Although the word “religion” has a wide range of meanings, the most basic definition equates it to a social-cultural system. It includes beliefs, morals, texts, and practices. Organized religion focuses on a specific set of beliefs and moral rules.
A religion is a belief system, usually founded upon the teachings of an archetypal figure. It is usually deeply rooted in rituals, creed, and doctrine. It often includes teachings from historical figures. It also includes sanctified places and organizations.
In some African contexts, spirituality is a belief system. It may be a sub-domain of religion or may be a separate entity. The word “religion” may be problematic for many Africans. It is also not always clear what “religion” really means.
It is important to distinguish between religion and spirituality. Both are complex constructs. Religion and spirituality have different effects on different mental health conditions. Some may be more beneficial than others.
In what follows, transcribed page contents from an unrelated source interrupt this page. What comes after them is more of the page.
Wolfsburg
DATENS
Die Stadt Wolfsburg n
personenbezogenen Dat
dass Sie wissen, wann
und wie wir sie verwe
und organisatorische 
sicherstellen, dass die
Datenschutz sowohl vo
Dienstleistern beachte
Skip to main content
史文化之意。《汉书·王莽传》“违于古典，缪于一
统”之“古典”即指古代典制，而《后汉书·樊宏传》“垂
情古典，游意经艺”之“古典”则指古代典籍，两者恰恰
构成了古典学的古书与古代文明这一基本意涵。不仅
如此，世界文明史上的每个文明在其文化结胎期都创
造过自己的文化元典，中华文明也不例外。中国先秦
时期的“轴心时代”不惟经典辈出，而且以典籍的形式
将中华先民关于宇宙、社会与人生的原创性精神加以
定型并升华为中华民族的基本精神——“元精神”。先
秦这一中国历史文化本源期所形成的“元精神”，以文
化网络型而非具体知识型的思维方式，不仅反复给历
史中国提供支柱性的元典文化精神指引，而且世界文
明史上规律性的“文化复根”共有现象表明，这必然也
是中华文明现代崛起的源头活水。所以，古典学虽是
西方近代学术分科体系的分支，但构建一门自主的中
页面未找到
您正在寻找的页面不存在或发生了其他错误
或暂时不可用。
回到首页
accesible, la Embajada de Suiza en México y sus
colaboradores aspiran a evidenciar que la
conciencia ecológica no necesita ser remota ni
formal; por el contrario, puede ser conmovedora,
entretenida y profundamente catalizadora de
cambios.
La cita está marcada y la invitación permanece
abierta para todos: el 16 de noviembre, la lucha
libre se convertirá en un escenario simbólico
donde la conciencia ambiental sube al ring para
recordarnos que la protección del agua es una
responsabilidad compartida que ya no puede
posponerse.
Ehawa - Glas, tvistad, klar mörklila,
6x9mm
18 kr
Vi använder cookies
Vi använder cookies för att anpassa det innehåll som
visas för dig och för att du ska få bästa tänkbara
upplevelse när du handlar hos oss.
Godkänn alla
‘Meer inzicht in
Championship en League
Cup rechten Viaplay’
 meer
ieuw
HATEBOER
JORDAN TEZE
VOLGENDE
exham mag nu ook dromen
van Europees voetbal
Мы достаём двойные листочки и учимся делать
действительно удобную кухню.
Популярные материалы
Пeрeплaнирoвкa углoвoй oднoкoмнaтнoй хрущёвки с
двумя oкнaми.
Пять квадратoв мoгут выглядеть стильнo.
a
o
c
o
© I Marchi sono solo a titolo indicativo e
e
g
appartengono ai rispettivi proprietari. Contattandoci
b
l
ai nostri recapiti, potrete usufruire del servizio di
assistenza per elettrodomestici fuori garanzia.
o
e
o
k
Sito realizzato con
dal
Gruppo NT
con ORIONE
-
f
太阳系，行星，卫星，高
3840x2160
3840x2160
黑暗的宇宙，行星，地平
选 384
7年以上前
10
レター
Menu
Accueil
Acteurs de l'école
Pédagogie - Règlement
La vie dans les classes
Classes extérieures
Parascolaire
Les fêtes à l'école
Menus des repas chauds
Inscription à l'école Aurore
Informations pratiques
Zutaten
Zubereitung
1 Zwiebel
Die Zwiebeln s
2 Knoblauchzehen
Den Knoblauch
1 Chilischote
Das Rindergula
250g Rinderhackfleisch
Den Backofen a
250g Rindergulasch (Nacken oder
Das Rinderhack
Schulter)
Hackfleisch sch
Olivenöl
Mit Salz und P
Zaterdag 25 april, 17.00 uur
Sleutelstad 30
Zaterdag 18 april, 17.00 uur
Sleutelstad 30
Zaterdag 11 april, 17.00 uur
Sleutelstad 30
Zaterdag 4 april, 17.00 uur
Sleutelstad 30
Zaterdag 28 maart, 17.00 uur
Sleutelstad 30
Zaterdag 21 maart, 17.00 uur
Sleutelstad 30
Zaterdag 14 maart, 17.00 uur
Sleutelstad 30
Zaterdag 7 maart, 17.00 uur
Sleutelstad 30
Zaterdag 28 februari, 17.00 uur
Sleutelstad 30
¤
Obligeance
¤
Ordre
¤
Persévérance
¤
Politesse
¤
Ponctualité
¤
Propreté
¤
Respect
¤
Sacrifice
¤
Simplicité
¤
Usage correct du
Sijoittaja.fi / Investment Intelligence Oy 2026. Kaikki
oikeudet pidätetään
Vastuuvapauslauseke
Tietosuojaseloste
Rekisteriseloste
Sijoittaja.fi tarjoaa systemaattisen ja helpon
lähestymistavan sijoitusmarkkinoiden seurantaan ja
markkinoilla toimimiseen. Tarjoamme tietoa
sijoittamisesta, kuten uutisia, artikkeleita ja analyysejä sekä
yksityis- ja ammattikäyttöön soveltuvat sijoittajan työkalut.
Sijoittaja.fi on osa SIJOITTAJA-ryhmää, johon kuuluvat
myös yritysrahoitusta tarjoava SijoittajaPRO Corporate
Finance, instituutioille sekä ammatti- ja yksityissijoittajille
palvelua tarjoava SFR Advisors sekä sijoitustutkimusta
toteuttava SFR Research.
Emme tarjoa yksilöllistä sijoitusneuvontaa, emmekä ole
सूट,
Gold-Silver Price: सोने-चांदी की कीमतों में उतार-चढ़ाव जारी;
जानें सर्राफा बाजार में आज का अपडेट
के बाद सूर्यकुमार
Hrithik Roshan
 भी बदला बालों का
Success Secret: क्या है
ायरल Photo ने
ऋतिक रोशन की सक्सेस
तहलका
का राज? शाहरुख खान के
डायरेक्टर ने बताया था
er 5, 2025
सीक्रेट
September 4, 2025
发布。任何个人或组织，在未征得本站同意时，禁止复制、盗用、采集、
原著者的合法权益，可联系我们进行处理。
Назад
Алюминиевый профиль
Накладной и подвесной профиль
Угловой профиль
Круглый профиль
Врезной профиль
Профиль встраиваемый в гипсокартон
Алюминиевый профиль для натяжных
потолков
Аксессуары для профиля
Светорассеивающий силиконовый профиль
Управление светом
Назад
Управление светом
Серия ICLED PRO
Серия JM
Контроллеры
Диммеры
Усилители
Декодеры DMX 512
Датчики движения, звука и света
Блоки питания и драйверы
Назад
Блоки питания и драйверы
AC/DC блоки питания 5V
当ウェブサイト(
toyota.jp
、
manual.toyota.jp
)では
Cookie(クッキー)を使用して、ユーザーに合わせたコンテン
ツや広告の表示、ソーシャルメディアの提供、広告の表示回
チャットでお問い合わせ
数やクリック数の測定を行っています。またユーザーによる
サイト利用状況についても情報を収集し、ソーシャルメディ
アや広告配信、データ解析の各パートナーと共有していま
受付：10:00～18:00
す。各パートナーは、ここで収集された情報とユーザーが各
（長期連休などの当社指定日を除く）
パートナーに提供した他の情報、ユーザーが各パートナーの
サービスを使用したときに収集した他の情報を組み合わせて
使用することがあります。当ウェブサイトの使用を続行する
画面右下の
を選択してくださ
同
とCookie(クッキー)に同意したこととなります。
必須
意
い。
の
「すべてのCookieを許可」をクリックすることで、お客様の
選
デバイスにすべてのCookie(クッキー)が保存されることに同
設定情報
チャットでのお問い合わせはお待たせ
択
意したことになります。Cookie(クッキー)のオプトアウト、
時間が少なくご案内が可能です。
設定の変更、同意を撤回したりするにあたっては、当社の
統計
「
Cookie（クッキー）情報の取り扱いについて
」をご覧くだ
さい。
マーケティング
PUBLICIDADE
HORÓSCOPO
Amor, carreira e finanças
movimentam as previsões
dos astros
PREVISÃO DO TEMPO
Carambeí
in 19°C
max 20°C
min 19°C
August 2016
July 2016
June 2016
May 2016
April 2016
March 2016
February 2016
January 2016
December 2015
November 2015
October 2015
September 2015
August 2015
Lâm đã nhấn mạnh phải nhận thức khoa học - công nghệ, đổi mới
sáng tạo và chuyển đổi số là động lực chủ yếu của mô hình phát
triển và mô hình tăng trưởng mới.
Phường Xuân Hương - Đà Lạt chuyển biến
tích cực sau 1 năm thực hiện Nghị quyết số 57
Religion may promote rigid thinking, an emphasis on sin, and overreliance on laws. It may discourage maladaptive coping strategies, such as drug abuse. It may also discourage seeking psychiatric care. It may lead to marital disharmony or suicide. It may increase mortality. It may also promote anxiety, depression, and rigid thinking.
Some studies indicate that a strong religious commitment leads to positive emotions, such as gratitude. However, too much reliance on religious rituals may lead to negative effects, such as worsening a patient’s prognosis. Some studies also indicate that religiosity may be associated with increased social support.